Chase Strangio, a young ACLU attorney who specializes in LGBT issues and activism, was unable to control his desire to politicize the massacre literally before families had been notified of the death of their loved ones, tweeting a vile message of hate early in the morning, as the nation awoke to the news.
The Christian Right has introduced 200 anti-LGBT bills in the last six months and people blaming Islam for this. No.#PulseNightclub 8:31 AM - 12 Jun 2016
Strangio’s absolution of the Islamic faith for the attack on the gay nightclub flew in the face of clear evidence that was already known at the time – that the shooter, Omar Mateen, was a Muslim who had paused during the shooting to call 911 to pledge his allegiance to the leader of ISIS (the Islamic State in Iraq and Syria) and praise the Tsarnaev brothers responsible for the deadly Boston Marathon bombings in 2013.

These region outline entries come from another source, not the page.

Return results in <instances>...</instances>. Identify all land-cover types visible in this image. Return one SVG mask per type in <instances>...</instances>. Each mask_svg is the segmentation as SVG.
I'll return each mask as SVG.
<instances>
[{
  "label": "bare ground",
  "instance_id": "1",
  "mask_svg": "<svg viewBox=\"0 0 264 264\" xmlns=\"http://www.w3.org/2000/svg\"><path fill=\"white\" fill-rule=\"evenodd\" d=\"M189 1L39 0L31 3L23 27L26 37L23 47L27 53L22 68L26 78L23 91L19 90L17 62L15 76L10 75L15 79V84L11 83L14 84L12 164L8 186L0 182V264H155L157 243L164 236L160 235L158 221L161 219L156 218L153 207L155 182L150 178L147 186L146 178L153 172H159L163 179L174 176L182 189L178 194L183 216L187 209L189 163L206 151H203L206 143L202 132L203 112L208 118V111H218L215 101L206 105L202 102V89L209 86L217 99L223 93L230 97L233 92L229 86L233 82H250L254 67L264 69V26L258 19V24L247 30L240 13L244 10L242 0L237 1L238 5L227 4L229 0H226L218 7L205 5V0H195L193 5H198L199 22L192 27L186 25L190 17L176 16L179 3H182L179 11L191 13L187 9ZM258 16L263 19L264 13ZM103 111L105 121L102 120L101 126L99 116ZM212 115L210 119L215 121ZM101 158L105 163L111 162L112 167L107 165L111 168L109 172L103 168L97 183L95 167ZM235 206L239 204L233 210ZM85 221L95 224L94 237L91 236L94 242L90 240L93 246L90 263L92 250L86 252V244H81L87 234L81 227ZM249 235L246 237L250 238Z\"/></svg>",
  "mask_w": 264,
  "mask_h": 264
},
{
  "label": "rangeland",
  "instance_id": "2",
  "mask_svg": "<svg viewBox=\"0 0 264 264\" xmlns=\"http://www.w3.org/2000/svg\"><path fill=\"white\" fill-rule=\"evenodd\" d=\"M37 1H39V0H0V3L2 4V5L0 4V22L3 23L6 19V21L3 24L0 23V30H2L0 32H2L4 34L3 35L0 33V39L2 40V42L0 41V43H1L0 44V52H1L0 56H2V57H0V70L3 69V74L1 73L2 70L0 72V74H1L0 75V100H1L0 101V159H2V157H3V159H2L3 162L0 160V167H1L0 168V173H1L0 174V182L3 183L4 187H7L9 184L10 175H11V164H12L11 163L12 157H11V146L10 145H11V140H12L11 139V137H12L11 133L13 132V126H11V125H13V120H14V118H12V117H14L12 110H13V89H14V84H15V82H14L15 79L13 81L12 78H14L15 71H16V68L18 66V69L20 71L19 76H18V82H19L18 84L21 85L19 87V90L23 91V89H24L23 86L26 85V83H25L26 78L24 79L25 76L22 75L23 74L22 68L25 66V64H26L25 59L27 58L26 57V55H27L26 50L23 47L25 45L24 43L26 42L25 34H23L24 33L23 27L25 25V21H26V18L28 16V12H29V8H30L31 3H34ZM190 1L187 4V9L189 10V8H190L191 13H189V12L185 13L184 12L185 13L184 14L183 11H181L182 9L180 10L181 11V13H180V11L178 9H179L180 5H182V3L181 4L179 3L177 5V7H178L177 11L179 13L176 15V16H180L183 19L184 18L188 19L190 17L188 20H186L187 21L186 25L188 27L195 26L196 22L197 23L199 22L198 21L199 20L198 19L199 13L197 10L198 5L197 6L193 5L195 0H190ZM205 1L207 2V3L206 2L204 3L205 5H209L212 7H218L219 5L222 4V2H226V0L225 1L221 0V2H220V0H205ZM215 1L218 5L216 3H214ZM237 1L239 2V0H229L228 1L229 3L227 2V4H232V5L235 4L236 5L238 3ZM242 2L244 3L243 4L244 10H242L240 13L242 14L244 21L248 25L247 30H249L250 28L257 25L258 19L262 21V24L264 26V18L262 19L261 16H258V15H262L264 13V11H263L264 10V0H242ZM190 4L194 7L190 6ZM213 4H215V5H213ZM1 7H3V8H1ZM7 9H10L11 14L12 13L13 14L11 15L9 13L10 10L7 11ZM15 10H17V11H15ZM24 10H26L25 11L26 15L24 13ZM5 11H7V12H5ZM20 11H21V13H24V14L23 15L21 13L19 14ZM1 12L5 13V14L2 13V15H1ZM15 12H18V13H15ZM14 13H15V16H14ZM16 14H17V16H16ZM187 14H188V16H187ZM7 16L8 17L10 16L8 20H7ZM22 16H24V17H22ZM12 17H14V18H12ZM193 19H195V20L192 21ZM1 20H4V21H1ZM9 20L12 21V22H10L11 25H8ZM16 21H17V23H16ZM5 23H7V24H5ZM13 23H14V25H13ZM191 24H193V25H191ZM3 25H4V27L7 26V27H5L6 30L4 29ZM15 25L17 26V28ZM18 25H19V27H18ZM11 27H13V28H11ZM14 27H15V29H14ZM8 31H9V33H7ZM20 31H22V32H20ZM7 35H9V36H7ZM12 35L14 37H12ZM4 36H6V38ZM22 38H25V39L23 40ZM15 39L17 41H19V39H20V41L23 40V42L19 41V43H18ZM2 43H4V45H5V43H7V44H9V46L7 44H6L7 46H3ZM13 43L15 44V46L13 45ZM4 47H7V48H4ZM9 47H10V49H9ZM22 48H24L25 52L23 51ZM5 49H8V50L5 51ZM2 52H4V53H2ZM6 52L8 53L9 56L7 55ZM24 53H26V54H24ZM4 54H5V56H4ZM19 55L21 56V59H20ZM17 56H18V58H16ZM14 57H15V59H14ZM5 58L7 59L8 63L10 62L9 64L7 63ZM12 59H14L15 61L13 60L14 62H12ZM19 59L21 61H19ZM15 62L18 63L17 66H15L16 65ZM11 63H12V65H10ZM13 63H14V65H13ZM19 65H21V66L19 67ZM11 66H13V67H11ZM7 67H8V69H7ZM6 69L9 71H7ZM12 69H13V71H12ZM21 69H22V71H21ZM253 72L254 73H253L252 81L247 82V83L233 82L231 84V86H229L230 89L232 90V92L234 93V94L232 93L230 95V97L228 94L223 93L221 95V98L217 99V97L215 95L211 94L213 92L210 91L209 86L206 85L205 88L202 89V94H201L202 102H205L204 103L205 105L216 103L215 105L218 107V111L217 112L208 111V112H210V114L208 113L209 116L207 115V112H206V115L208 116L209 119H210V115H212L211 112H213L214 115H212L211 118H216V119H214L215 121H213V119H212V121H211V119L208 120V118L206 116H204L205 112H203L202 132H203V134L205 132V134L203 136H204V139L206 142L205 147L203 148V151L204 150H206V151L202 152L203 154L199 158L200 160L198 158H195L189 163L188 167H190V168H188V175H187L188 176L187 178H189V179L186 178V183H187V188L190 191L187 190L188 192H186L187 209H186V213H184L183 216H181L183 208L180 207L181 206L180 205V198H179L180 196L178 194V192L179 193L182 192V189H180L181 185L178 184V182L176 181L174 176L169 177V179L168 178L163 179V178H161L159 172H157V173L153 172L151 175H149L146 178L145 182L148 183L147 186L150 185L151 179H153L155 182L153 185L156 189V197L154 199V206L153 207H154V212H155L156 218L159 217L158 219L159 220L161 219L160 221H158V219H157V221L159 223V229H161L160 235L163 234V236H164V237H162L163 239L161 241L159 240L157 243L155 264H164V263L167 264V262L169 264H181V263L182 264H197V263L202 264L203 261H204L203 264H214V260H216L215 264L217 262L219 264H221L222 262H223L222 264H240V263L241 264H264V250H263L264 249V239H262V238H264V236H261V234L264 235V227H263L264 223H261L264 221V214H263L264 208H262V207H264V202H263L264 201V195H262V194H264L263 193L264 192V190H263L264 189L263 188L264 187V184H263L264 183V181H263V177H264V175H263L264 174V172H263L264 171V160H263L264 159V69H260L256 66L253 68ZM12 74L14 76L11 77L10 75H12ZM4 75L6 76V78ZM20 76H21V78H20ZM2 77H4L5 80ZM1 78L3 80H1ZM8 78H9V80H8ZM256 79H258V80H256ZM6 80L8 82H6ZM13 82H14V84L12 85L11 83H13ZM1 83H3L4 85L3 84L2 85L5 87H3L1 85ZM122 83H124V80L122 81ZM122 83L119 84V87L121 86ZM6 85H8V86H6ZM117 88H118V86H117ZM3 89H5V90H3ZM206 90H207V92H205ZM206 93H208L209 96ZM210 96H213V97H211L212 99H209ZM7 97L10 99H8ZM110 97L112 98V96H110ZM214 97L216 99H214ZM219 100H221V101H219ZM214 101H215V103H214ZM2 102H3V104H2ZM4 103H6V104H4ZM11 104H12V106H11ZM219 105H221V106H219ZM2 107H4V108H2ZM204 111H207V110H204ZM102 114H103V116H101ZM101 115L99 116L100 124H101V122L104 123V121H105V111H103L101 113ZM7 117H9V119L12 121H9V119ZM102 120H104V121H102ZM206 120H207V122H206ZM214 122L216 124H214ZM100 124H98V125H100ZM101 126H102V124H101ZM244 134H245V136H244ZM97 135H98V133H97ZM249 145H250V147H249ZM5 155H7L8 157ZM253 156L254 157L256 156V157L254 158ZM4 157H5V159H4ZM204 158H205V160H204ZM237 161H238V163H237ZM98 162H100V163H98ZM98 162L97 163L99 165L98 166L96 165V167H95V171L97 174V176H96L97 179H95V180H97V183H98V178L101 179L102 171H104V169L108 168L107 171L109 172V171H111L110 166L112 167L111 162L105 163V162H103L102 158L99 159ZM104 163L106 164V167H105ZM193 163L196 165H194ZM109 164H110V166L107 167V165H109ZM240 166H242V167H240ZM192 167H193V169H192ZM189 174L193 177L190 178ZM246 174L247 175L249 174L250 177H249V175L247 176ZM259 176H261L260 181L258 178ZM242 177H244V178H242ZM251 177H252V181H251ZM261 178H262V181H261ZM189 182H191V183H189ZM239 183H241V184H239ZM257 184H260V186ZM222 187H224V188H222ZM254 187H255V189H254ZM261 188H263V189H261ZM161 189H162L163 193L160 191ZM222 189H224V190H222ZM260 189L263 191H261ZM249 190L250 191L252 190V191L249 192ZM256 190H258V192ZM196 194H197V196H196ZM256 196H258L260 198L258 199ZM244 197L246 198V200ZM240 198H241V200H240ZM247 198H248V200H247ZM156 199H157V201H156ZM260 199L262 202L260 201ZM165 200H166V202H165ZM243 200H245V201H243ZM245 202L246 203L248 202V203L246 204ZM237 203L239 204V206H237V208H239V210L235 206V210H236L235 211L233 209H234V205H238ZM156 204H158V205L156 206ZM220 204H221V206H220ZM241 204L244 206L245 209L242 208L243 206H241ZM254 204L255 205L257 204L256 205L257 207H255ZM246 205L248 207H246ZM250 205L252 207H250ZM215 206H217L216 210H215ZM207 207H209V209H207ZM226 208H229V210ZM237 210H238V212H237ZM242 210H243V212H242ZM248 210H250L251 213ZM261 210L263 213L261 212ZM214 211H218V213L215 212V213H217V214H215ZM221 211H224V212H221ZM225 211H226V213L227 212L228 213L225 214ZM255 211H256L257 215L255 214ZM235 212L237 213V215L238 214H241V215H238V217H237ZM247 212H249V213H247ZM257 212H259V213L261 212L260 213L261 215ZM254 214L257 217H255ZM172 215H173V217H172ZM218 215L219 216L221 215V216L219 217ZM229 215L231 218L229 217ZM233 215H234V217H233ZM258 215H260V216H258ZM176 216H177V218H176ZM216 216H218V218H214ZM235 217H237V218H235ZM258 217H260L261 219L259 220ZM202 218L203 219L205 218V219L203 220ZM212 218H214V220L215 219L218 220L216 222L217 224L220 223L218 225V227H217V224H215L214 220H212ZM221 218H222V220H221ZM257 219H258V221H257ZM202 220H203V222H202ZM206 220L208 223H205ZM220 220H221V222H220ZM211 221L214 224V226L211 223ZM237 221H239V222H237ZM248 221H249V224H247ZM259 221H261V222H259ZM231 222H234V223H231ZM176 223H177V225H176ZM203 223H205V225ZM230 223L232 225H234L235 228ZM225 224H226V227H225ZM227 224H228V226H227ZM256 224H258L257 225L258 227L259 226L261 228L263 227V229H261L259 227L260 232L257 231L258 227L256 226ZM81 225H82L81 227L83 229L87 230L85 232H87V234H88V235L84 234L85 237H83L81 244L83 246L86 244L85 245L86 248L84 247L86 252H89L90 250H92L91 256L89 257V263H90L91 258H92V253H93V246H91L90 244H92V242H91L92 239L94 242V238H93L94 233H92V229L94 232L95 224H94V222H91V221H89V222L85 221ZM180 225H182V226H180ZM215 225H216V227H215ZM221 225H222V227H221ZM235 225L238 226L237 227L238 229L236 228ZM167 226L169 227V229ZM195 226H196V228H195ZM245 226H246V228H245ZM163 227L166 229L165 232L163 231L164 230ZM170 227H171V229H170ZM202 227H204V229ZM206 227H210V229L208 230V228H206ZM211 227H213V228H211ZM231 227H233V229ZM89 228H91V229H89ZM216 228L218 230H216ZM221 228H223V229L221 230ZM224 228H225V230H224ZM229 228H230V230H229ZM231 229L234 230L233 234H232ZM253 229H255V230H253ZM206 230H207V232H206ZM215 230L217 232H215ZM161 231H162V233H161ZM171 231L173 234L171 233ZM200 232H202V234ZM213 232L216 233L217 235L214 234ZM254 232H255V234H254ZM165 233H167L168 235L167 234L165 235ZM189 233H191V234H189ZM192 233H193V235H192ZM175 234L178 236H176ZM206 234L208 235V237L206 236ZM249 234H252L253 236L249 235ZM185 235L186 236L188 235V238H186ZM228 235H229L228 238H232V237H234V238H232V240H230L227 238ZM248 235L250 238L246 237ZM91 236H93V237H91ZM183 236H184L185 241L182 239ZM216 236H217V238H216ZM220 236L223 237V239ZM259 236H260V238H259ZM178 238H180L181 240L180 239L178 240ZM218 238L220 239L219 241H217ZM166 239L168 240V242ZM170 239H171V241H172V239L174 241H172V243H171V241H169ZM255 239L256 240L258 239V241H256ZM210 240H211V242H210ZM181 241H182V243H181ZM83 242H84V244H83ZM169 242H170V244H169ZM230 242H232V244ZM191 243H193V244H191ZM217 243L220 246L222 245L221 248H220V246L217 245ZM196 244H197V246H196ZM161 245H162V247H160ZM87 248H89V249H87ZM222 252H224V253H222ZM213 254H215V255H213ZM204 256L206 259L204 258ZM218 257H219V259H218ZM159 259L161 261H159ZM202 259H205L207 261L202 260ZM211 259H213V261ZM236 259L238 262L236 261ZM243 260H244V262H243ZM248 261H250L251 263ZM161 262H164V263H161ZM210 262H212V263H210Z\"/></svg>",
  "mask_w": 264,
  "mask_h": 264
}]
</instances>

At the time Strangio tweeted, it was already known that Mateen had become angry the previous week when he saw two men kissing in public in Miami according to his own father’s statement to the media – the same father who publicly proclaimed that “God will punish those involved in homosexuality.”
The Christian Right has introduced 200 anti-LGBT bills in the last six months and people blaming Islam for this. No. #PulseNightclub
— Chase Strangio (@chasestrangio) June 12, 2016
Strangio claimed that Christians bore responsibility for Mateen’s act because, “they created this anti-queer climate,” a thought seconded by Eunice Hyon Min Rho, an attorney who also practices at the ACLU.
After retweeting another user who predicted that some would exploit the tragedy to further an “anti-Muslim agenda,” Rho deleted her Twitter account.
The ACLU began as a movement in the early 20th century to fight for civil rights, but has morphed into a partisan group arguing pro-abortion and anti-Christian issues.